The local government also seems to be enthusiastic about the prospect of Australian-made driverless cars, promising to pass laws allowing them on public roads in the next 10 years, presumably so as not to get left out of what's predicted to be a $90 billion global industry.

"Driverless cars have the ability to revolutionise transport in this country and we want to be at the forefront of that paradigm shift," State Premier Jay Weatherill told the press. "It is our ambition to be a test bed for innovation across a whole range of areas such as this."

This is exciting news, because Australia really does need to curb its love of cars for the sake of the environment. There are now more than 17.6 million motor vehicles registered in Australia to service a population of 23.13 million, and as of 2012, only 16 percent of Australians used public transport to get around, with just 4 percent walking and 2 percent cycling habitually. 
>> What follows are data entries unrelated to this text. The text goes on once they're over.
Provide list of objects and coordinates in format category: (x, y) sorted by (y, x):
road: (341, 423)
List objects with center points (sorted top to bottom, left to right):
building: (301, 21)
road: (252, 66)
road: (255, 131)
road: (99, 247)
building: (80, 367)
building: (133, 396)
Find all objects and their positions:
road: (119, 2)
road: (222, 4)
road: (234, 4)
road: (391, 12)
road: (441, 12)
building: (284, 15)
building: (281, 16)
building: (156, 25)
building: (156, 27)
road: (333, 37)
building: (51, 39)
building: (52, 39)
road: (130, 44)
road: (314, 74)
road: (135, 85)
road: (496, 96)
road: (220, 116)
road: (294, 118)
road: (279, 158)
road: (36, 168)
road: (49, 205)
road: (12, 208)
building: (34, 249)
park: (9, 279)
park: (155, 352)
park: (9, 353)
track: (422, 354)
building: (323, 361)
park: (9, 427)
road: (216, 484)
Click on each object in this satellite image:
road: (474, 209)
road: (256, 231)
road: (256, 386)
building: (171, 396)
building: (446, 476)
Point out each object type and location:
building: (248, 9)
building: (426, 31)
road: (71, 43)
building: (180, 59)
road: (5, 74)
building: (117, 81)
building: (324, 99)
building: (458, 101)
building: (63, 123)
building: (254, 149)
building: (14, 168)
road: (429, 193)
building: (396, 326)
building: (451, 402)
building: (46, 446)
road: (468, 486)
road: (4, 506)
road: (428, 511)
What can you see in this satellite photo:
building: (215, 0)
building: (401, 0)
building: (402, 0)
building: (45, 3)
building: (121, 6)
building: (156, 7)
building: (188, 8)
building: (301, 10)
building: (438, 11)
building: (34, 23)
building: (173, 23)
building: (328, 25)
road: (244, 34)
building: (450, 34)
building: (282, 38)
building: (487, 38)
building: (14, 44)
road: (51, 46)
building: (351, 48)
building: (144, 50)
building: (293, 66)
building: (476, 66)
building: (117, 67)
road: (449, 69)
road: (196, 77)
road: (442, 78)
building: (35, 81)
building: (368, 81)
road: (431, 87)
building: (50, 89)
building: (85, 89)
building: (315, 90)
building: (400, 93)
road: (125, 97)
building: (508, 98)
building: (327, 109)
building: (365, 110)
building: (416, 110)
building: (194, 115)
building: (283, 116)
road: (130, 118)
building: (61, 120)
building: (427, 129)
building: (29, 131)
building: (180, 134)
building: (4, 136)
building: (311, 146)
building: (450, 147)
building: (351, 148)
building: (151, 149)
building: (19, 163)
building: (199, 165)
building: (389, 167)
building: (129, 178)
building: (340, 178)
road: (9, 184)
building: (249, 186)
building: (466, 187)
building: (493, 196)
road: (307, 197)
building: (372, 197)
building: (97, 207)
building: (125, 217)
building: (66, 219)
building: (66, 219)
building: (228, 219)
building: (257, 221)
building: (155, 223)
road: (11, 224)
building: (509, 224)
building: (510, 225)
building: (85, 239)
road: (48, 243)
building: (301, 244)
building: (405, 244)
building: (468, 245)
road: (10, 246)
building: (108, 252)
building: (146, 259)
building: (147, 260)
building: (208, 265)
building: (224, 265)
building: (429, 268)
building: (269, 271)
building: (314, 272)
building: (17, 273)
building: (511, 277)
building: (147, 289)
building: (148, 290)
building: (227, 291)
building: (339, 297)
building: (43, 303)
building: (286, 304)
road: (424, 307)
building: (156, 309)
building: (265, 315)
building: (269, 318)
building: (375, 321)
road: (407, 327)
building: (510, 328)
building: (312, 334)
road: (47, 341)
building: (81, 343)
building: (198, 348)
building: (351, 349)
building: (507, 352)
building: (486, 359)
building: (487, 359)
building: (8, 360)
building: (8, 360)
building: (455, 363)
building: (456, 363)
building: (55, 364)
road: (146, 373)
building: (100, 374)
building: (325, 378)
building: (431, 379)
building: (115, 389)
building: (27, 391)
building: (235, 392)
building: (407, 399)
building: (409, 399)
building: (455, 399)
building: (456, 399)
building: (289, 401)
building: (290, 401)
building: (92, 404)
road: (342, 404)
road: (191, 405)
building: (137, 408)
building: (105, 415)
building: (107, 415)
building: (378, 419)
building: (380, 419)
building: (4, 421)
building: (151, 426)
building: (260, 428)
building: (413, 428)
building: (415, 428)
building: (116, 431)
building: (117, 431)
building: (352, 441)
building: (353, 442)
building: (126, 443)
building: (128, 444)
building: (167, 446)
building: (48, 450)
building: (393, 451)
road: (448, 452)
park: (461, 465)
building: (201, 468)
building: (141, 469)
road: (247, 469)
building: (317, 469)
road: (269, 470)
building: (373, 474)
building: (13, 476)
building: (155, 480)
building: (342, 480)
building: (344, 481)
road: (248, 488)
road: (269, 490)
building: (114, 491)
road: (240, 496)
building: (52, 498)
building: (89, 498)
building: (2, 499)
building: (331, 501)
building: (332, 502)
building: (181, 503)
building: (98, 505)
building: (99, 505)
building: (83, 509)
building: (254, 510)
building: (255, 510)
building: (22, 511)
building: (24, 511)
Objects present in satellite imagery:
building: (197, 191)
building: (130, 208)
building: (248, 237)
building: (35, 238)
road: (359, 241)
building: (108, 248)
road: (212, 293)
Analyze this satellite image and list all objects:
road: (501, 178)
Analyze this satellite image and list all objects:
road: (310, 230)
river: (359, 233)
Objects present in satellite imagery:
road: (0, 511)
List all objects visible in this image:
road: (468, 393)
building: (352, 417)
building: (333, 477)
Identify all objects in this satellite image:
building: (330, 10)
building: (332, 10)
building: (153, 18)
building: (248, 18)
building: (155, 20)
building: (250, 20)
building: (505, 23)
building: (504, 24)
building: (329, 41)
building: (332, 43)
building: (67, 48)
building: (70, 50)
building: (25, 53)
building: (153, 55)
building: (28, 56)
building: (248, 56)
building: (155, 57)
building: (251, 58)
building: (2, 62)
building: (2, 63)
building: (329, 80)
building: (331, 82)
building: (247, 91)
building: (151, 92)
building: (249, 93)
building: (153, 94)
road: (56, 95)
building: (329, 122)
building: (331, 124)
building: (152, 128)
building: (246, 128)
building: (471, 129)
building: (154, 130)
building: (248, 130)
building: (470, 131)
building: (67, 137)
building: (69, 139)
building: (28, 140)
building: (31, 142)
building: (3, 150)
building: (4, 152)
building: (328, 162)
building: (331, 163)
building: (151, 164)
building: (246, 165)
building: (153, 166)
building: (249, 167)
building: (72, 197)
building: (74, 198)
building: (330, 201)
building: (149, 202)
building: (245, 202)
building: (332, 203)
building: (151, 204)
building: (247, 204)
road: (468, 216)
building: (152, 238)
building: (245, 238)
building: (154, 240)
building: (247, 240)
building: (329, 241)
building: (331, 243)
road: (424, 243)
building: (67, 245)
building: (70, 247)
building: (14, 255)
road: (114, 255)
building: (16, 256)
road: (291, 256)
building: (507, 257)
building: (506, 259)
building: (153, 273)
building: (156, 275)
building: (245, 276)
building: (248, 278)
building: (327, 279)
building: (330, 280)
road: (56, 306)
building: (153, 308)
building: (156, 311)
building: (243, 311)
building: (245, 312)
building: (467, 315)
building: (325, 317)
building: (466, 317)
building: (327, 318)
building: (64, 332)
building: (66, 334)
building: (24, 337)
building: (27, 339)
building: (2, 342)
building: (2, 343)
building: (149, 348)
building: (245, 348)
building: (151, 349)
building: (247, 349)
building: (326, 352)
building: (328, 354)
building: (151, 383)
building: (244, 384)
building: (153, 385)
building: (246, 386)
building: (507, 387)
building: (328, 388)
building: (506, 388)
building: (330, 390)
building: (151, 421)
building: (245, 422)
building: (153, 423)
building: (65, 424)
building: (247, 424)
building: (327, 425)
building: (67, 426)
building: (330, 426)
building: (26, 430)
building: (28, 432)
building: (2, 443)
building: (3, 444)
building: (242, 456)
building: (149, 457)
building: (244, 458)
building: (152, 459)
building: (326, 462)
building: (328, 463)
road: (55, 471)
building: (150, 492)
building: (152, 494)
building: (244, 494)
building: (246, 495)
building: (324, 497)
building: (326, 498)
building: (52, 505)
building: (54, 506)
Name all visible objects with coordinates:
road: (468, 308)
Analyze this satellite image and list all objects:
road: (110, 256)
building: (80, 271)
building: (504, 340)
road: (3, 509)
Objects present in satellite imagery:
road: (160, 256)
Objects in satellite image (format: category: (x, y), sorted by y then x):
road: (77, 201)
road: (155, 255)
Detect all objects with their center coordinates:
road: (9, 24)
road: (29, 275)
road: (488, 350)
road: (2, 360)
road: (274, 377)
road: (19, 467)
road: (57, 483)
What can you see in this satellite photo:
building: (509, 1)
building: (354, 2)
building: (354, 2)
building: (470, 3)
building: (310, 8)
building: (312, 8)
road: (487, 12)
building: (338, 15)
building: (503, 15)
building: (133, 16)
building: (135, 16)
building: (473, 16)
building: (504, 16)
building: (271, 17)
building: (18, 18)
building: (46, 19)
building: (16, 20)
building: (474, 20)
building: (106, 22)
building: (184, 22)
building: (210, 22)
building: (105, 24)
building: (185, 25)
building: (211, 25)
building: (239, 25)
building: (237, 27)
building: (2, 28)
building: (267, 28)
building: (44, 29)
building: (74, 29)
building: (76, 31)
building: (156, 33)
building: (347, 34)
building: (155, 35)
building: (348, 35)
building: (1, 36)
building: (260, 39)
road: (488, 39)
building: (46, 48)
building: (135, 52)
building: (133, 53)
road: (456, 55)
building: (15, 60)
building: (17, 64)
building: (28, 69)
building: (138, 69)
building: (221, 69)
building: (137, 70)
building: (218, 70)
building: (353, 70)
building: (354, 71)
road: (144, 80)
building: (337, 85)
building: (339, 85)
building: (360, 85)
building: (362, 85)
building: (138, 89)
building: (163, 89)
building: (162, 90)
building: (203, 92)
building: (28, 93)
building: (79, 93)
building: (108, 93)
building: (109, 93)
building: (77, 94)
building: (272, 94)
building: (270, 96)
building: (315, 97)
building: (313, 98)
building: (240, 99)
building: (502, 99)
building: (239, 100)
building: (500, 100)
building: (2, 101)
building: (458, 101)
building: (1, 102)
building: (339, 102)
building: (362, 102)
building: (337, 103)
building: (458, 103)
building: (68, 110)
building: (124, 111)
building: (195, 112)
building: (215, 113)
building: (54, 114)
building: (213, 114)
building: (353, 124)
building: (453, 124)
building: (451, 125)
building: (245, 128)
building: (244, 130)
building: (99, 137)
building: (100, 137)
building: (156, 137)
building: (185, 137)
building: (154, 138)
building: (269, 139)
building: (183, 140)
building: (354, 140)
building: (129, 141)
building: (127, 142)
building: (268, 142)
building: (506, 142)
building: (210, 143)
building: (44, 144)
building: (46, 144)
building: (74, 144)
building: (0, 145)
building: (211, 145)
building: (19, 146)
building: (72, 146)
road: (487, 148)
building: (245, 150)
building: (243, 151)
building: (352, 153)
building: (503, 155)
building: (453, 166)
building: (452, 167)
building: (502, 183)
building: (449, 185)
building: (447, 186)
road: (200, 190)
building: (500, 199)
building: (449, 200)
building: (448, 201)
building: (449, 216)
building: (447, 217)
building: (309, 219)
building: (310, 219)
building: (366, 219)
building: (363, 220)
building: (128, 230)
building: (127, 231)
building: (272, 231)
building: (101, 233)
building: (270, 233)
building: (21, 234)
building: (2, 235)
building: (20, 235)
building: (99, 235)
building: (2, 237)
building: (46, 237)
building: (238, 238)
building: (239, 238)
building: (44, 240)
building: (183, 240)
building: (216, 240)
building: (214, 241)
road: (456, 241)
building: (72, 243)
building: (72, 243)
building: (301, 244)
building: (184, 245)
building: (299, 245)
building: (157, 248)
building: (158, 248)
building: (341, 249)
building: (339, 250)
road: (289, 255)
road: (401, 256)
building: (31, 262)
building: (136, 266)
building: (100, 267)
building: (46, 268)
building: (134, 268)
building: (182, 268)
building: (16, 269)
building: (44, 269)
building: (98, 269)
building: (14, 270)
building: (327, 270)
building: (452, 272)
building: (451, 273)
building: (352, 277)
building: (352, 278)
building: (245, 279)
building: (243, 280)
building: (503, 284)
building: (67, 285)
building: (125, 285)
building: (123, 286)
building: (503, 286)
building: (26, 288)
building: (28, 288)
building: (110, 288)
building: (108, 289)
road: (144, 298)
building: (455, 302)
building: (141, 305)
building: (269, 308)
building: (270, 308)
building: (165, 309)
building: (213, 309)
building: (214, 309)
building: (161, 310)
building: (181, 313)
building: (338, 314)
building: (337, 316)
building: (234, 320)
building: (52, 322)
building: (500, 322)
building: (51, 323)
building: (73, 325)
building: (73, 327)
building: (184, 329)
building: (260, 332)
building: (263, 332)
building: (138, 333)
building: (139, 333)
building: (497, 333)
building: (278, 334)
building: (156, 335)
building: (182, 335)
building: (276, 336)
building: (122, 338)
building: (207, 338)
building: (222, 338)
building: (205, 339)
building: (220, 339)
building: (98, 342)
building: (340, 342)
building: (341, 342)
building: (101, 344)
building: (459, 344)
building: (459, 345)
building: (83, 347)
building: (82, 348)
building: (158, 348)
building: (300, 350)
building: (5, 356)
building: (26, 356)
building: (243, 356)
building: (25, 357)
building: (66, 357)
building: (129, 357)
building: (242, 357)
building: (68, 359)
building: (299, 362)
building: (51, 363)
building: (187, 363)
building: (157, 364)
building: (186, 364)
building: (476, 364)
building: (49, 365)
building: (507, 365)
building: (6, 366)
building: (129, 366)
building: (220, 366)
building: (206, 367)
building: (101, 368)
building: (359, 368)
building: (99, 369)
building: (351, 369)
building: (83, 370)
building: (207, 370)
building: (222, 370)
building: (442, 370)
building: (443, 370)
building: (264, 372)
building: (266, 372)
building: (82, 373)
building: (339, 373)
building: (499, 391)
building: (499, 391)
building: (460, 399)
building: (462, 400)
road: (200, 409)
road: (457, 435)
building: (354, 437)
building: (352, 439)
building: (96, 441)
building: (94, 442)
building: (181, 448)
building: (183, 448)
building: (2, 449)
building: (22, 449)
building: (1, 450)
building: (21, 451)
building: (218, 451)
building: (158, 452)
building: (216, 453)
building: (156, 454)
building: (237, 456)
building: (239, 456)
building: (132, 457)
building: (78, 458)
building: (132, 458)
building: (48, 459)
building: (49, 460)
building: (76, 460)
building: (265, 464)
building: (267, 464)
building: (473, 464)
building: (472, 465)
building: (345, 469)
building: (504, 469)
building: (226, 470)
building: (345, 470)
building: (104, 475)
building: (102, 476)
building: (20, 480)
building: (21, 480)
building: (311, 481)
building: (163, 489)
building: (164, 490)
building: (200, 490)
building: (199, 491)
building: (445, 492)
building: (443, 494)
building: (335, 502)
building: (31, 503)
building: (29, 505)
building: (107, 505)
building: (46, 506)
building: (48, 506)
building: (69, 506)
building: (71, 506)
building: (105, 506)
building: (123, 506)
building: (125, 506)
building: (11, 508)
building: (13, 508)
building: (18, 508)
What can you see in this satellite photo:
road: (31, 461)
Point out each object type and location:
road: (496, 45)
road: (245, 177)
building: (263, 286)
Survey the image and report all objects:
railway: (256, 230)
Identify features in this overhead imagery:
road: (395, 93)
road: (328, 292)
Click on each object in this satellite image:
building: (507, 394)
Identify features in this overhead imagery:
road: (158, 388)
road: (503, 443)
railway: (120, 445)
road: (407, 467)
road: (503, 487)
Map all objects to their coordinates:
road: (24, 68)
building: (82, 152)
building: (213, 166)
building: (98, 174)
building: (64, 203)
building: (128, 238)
With driverless cars on the road, there might be more of an incentive for young people to ditch the huge cost of owning their own car in favour of ride-sharing instead. And research suggests we'll all be a whole lot more safe on the roads too. "We know that about 90 percent of all crashes are caused by driver error, and driverless cars have the potential to see far fewer deaths and injuries on our roads in the future," Transport Minister Stephen Mullighan said.